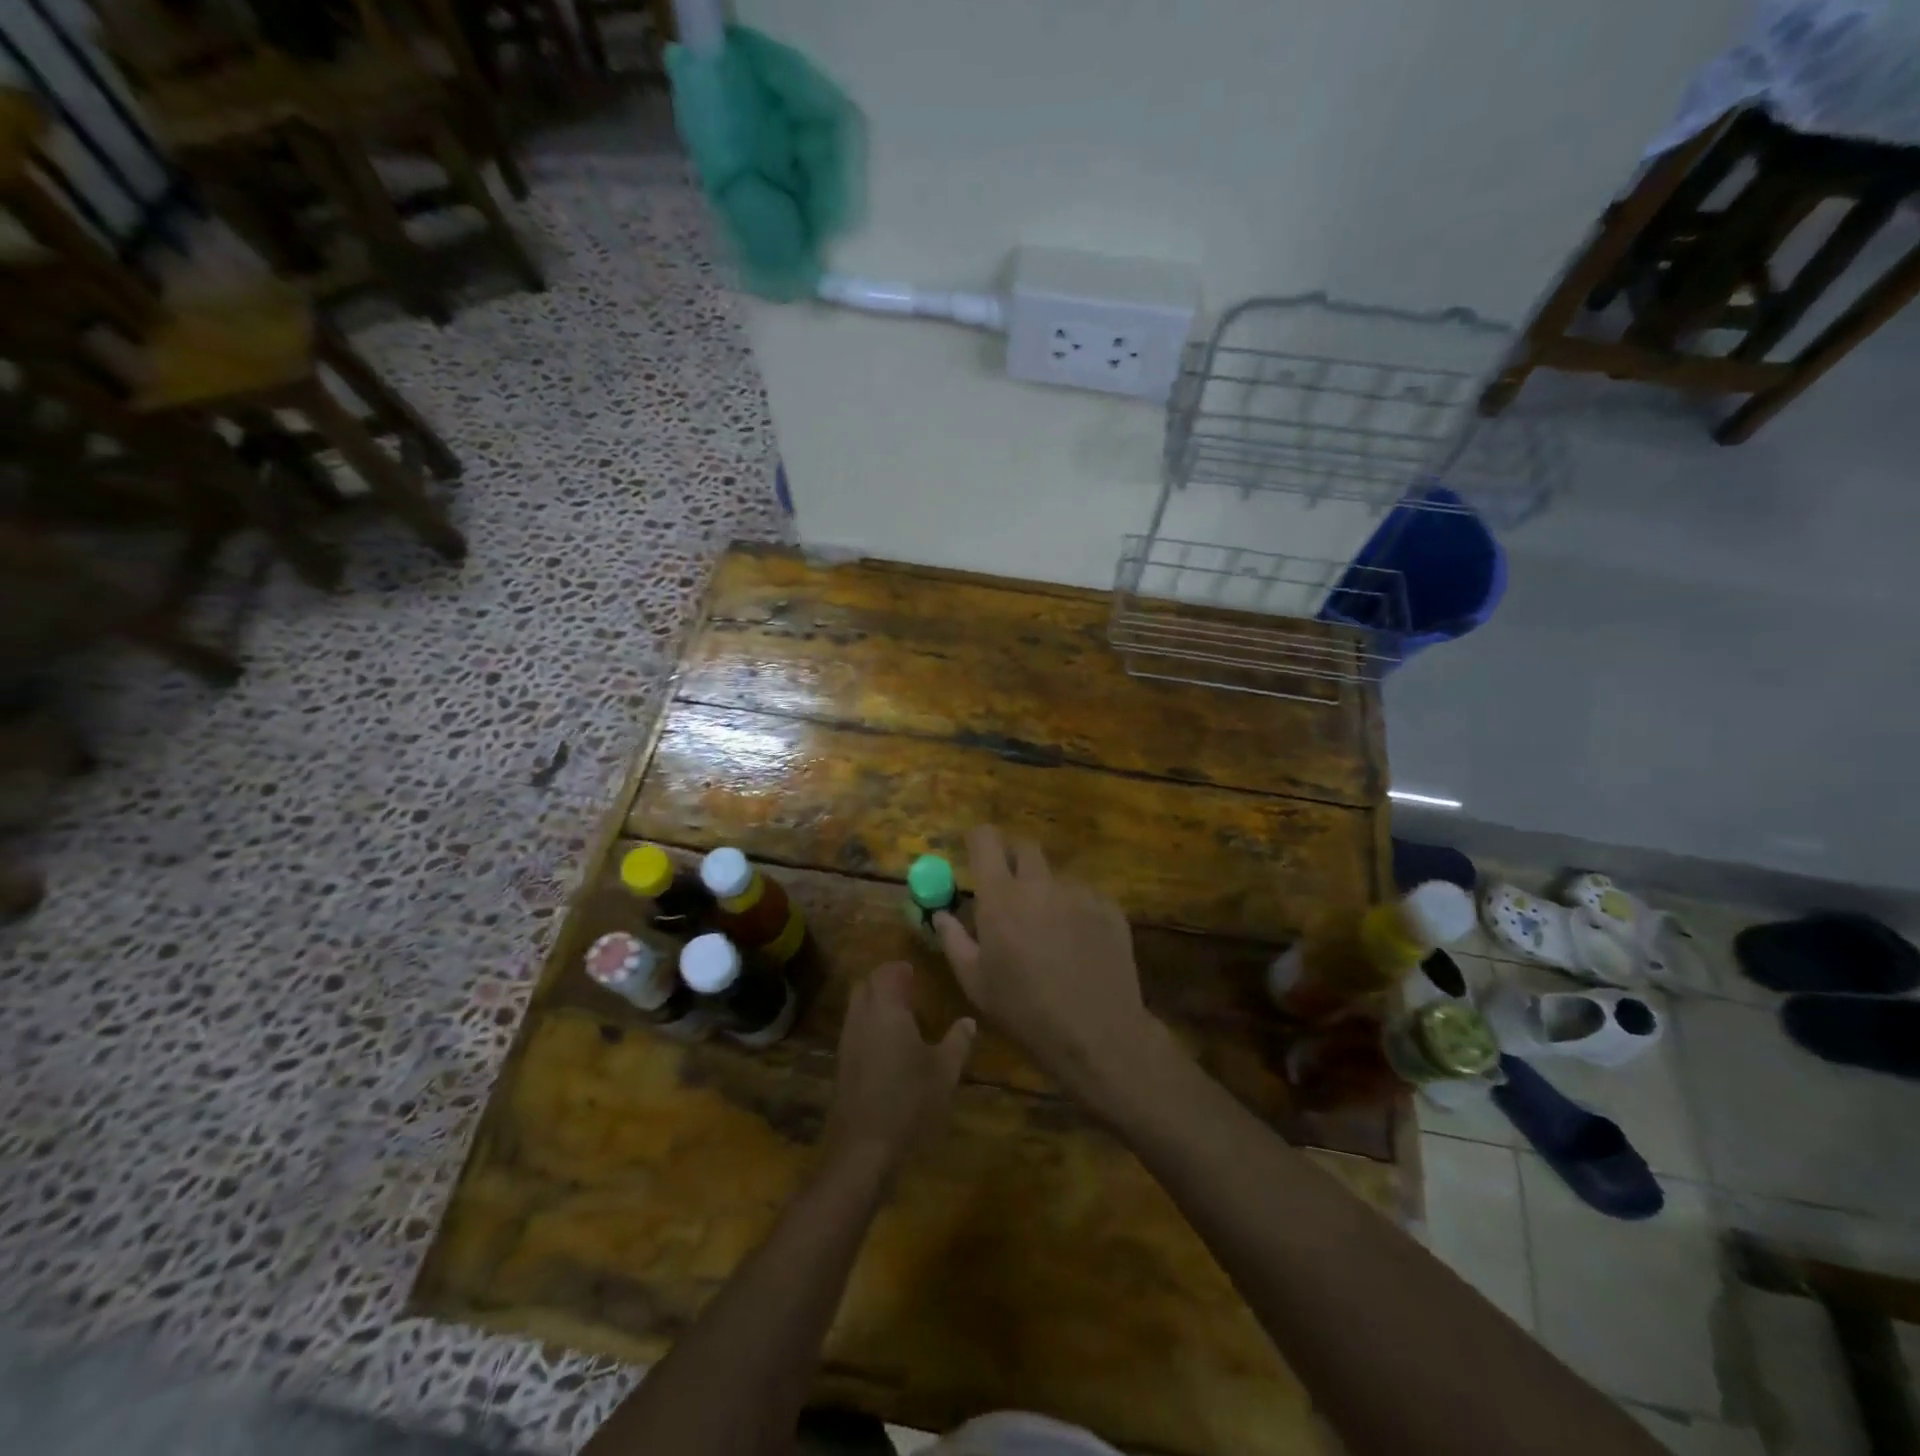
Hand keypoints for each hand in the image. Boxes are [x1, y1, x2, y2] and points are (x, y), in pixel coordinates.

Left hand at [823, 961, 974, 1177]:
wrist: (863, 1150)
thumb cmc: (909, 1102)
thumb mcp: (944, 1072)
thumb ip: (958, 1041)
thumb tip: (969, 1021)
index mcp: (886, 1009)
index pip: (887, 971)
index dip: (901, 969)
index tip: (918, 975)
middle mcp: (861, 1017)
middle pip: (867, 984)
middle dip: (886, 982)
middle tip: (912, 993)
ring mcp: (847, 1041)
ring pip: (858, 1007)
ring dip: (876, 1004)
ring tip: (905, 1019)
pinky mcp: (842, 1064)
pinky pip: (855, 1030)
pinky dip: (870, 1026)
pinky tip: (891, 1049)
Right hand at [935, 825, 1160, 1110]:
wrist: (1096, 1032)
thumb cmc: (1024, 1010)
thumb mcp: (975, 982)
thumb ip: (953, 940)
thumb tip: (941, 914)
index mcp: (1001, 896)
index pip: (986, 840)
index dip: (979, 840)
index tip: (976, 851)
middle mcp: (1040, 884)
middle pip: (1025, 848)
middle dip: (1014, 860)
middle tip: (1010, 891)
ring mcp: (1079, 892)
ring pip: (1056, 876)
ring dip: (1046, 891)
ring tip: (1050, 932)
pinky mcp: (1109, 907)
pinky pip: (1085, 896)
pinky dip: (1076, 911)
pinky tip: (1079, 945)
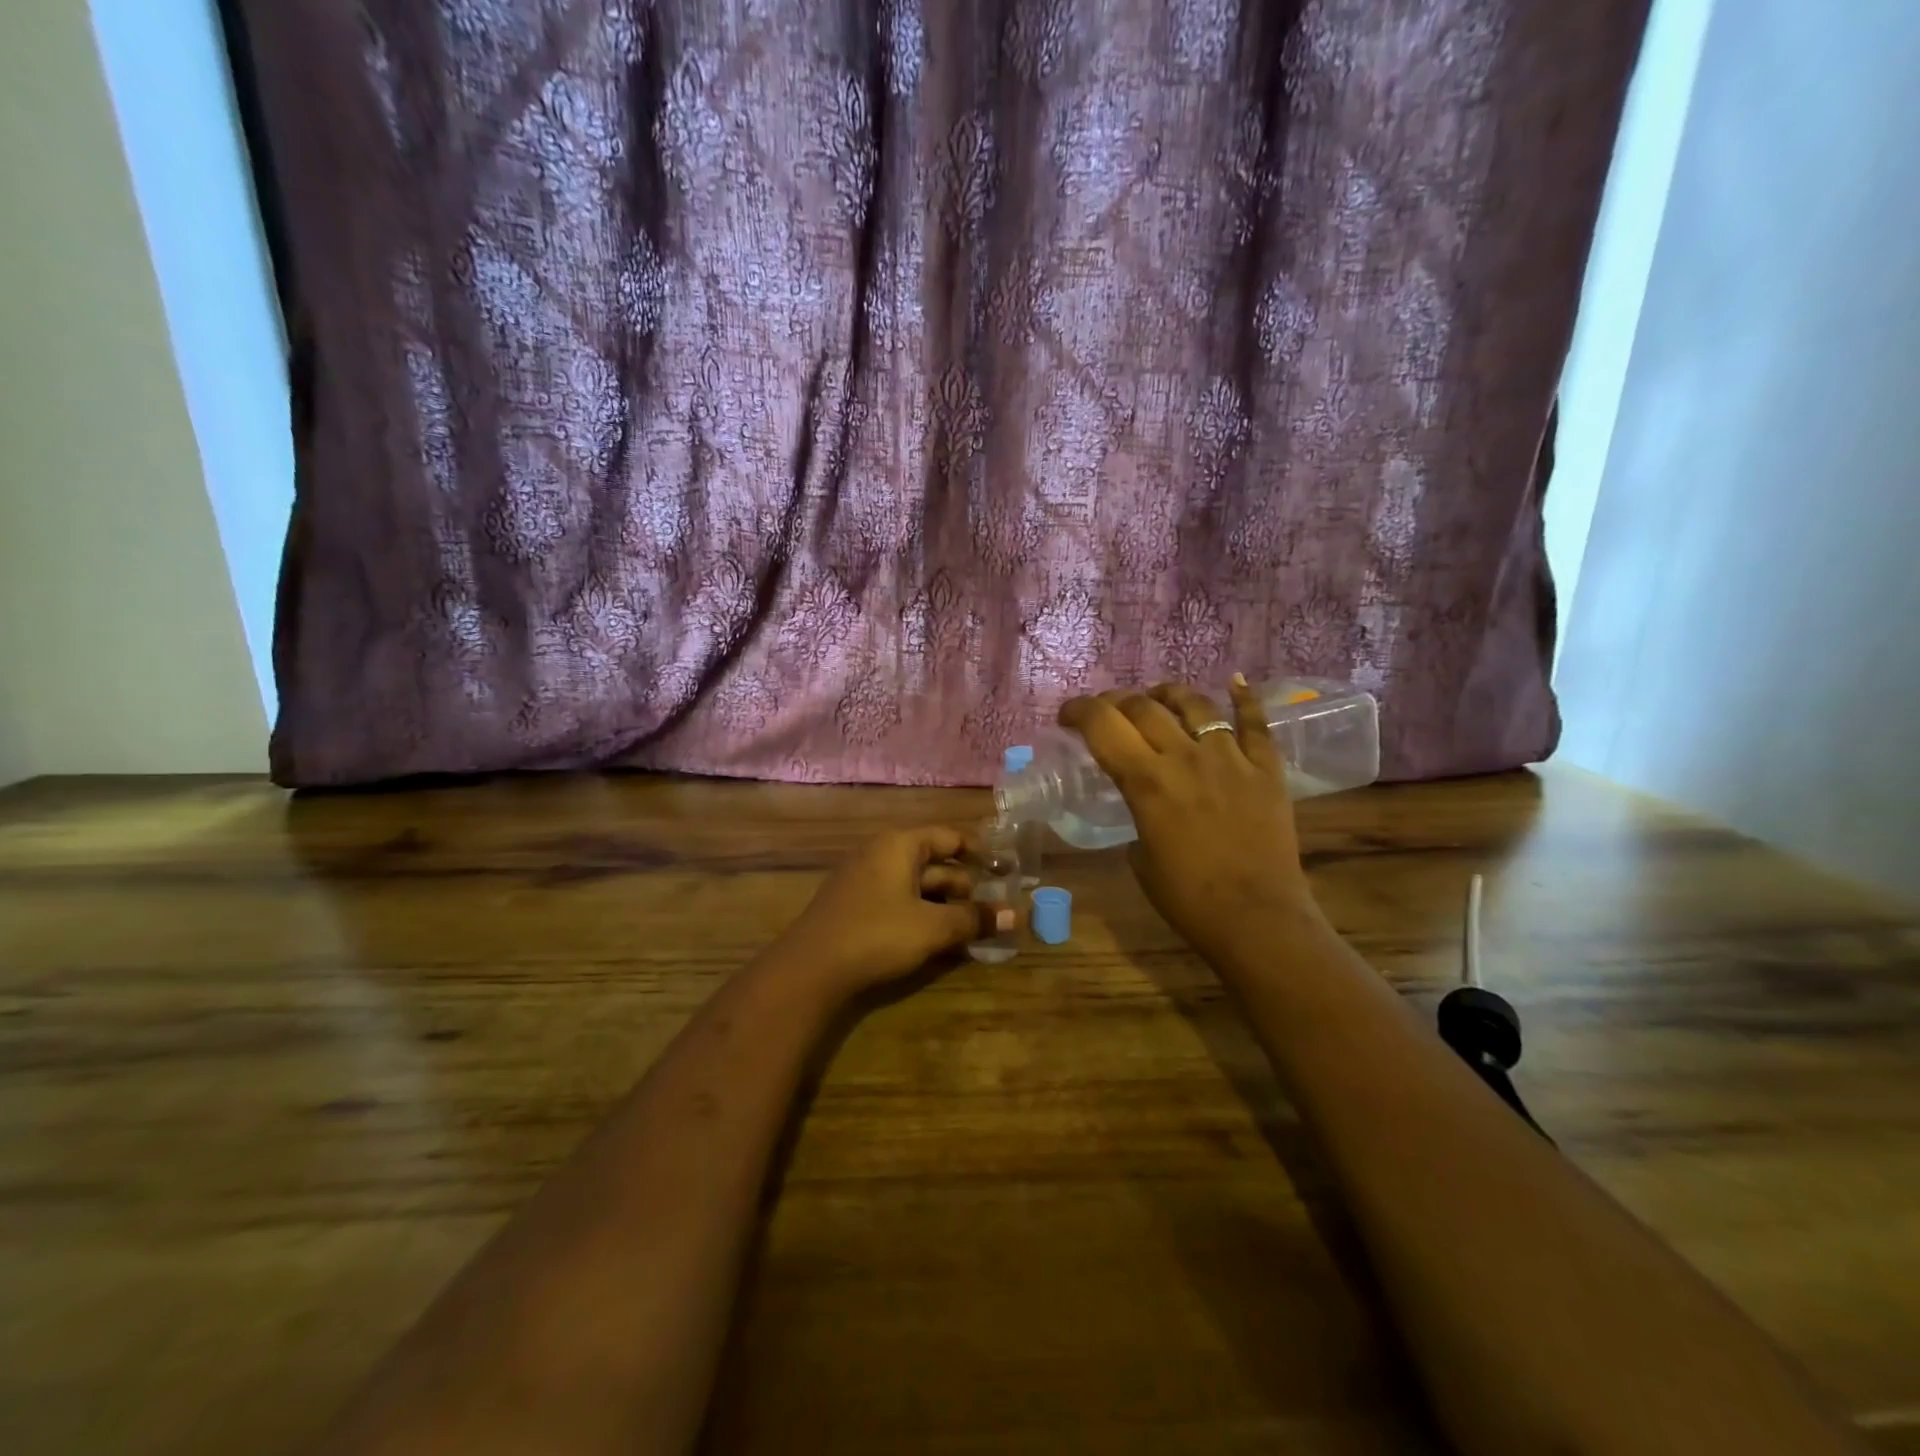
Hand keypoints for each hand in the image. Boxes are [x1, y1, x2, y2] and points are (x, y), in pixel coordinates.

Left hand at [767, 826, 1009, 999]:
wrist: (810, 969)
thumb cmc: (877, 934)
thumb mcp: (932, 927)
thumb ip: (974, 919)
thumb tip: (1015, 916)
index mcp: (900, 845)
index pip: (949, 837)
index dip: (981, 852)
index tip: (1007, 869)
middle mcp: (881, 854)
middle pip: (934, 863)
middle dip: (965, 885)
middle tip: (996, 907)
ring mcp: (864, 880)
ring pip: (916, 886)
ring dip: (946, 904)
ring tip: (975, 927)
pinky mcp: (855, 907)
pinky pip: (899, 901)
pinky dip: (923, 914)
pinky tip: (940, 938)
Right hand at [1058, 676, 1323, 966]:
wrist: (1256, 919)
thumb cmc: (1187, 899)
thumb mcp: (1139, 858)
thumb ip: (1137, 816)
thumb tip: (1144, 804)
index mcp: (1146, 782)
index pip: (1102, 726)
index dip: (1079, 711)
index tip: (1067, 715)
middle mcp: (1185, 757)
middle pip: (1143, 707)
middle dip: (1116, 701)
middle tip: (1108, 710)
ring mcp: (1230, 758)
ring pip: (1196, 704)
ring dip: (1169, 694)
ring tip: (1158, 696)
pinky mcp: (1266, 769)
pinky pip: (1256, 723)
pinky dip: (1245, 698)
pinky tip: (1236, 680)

—————

**TASK INSTRUCTIONS:** Would you return, unchanged, the lines from the one containing "ring dip: (1169, 694)" through the end of the entries?

**SOLUTION TO THE PROBLEM:**
ring dip: (1169, 694)
ring tip: (1158, 696)
pinky mcp: (1266, 769)
pinky pip: (1256, 723)
pinky dip: (1245, 698)
pinky tip: (1236, 680)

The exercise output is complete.